- Born: August 22, 1791 Jaffery, New Jersey
- Died: June 18, 1873 (aged 81)
- Education: Dartmouth College
- Alma mater: Andover Theological Seminary
- Occupation: Christian missionary

= Levi Spaulding =

Levi Spaulding (22 August 1791 – 18 June 1873) was a missionary for the American Board of Commissioners for Foreign Missions to Ceylon (now Sri Lanka), and led a team of American missionaries to choose the American Madura Mission site for the Tamil people of South India.
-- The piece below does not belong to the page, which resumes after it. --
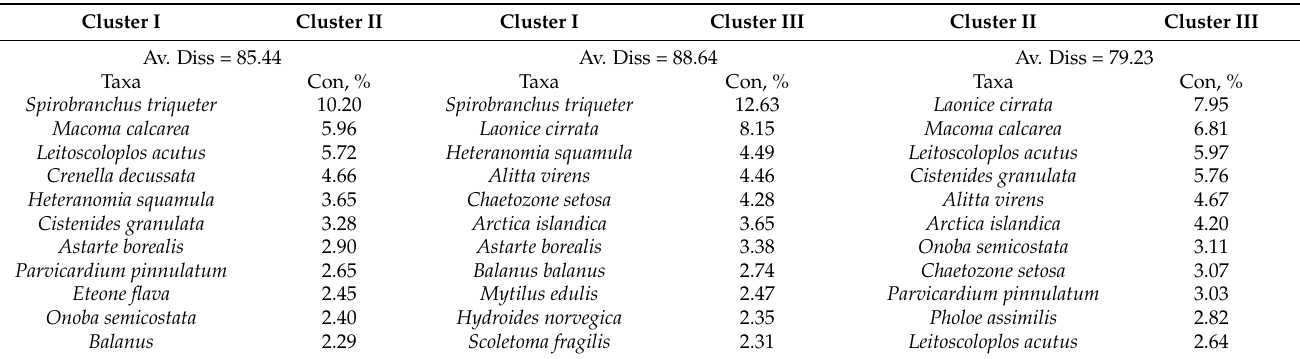
Table 3. List of taxa which contributed the most to dissimilarity within groups of benthic communities delineated with cluster analysis in Kola Bay.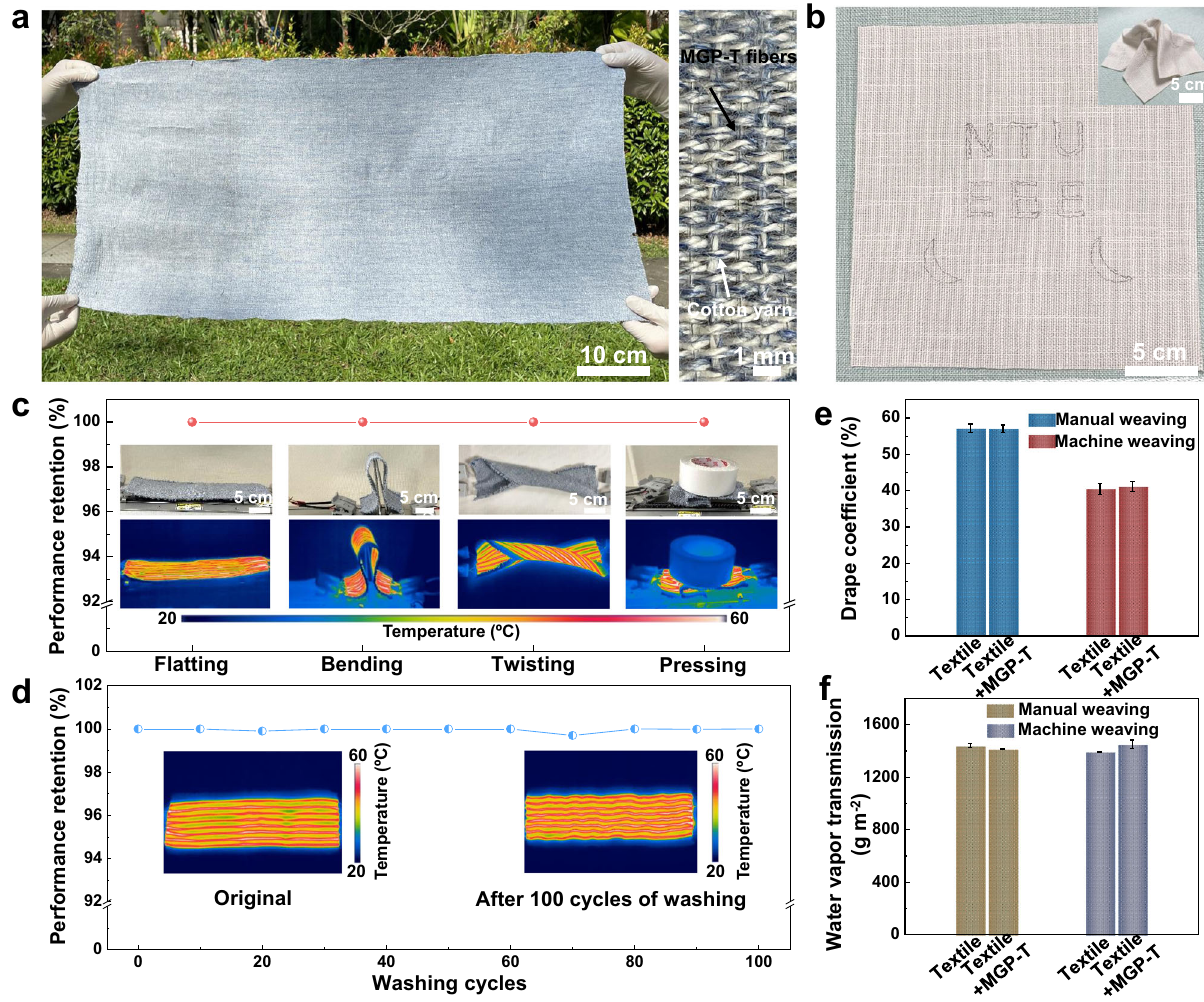
Fig. 7 | Large-scale wearable MXene textiles. a Photograph of a textile (0.8 m by 0.4 m) prepared via machine weaving with MGP-T fi bers. b Designed patterns woven into the cotton cloth under complex deformations (inset). c Deformation stability of the machine weaving textile. d Washing durability for atextile after 100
He was an evangelist, hymnist and published a Tamil dictionary and an English-Tamil dictionary.

==Biography==

===Early life===
He was born on 22 August 1791 in Jaffrey, New Hampshire, to Elisabeth and Phinehas Spaulding. He pursued a career as a farmer until the death of his father in 1809. He graduated from Dartmouth College in 1815 and Andover Theological Seminary in the Tabernacle Church, Salem, Massachusetts in 1818. Along with Henry Woodward, Fisk, and Miron Winslow he was ordained by the American Board of Commissioners for Foreign Missions (ABCFM) in 1818 and was married to Mary Christie the same year.

===Missionary work===
As a missionary under ABCFM, he along with fellow-missionaries like John Scudder, the first medical missionary, sailed for Calcutta, India on 8 June 1819 from Boston and arrived Jaffna, Ceylon, on 1 December 1820. Upon his arrival at the mission station, he was initially placed at Manepay (also spelled as Manipay), where he served between 1821 and 1828; later, he served at Tellippalai (also spelled Tillipally) from 1828 and 1833.

He spent most of his missionary career at Oodooville (also spelled Uduville or Uduvil), where he supervised the church, schools, and did evangelistic work among heathens in villages. Besides his work in school at Oodooville, he was a preacher who preferred to go into the crowd and reach them in their own idiom; hence, he got to know the natives mind and heart better than other missionaries. His wife Mary Spaulding took charge of the girl's boarding school in Uduvelli for almost forty years. In January 1834, he led the group of American missionaries to explore the suitable locations for a new ABCFM mission station to the Tamil people of South India; thus, Madura, also spelled Madurai, was identified as the right site for new American Madura Mission under the guidance of Levi Spaulding. In July 1834, Henry Richard Hoisington and William Todd visited; subsequently, Hoisington returned after two months while Todd remained.

He died at an age of eighty-one on 18 June 1873 after fifty-four years of missionary service in India and Sri Lanka.

==Bibliography==

From 1838, he devoted much of his time in revisions for mission press and translation activities. He published a translation of Pilgrim's Progress and wrote hymns. He also wrote tracts which included Social Hymns and Sacred Songs. In 1852, he compiled and published a Tamil dictionary and an English-Tamil dictionary.

He also spent considerable time at Madras, a mission station of American Madras Mission, at the behest of Bible Society in Madras for the revision of Scriptures. While at Oodooville, he made sure he translated at least one page of Bible into Tamil language, a day.